Spiritualité ou religion ? Il est fréquent aujourd’hui d’opposer spiritualité et religion. Dans une société marquée par les actes terroristes commis au nom de Dieu ou la crise des abus sexuels dans l'Église catholique, plus d'un tournent le dos aux institutions religieuses. Mais peut-on se passer de religion ? N'est-elle pas nécessaire pour éviter les dérives, les sectarismes et les flambées irrationnelles ? Réponses du jésuite Paul Valadier.
Assassinats, violence, actes terroristes commis au nom de Dieu, mais aussi abus sexuels dans l’Église… Autant de faits qui poussent nos contemporains à avoir un regard très négatif sur les religions. Pour le philosophe et prêtre jésuite Paul Valadier, si les religions "sont capables du pire", "elles ne sont pas que ça". Son "Éloge de la religion" (éd. Salvator, 2002), n’est pas, il le précise, un éloge du catholicisme mais bien "de la religion en général".
Or, "il est très difficile de faire l’éloge de la religion", admet le jésuite. Et si l’on était d’autant plus fâché avec l’institution que l’on peut s’acharner sans difficulté sur elle ? "D’autant plus que l’institution en général ne répond pas : vous pouvez tirer à boulets rouges sur l’institution, il est rare que quelqu’un prenne sa défense !" Ancien rédacteur en chef de la revue Études et professeur émérite au Centre Sèvres, Paul Valadier souligne que "l’on n’est plus à l’époque de Léon Bloy ou de Bernanos ou de Mauriac, qui avaient le courage tout de même de croiser le fer !"
====================
Consigne » Transcrivez fidèlement le passage du texte sur la spiritualité et la religion qui commence par les mots « Spiritualité ou religion » et s'achève sur « jésuite Paul Valadier. ». Les données qui suivent proviennent d'une autre source que le texte.

(Données extraites du texte de la page)
====================
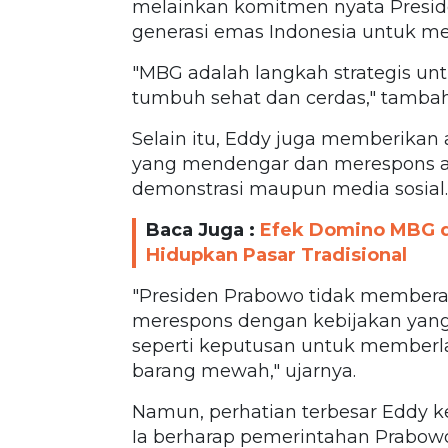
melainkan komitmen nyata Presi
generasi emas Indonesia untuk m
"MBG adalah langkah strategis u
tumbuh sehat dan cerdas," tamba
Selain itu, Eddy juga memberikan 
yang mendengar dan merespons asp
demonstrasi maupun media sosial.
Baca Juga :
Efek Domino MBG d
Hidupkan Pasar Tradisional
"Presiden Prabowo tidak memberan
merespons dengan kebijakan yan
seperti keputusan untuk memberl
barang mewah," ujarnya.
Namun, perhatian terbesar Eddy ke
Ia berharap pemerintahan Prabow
====================
Réponse rédigée »
Spiritualité ou religion ? Il est fréquent aujourd’hui d’opposer spiritualité et religion. Dans une société marquée par les actes terroristes commis au nom de Dieu ou la crise des abus sexuels dans l'Église catholique, plus d'un tournent le dos aux institutions religieuses. Mais peut-on se passer de religion ? N'est-elle pas nécessaire pour éviter les dérives, les sectarismes et les flambées irrationnelles ? Réponses du jésuite Paul Valadier.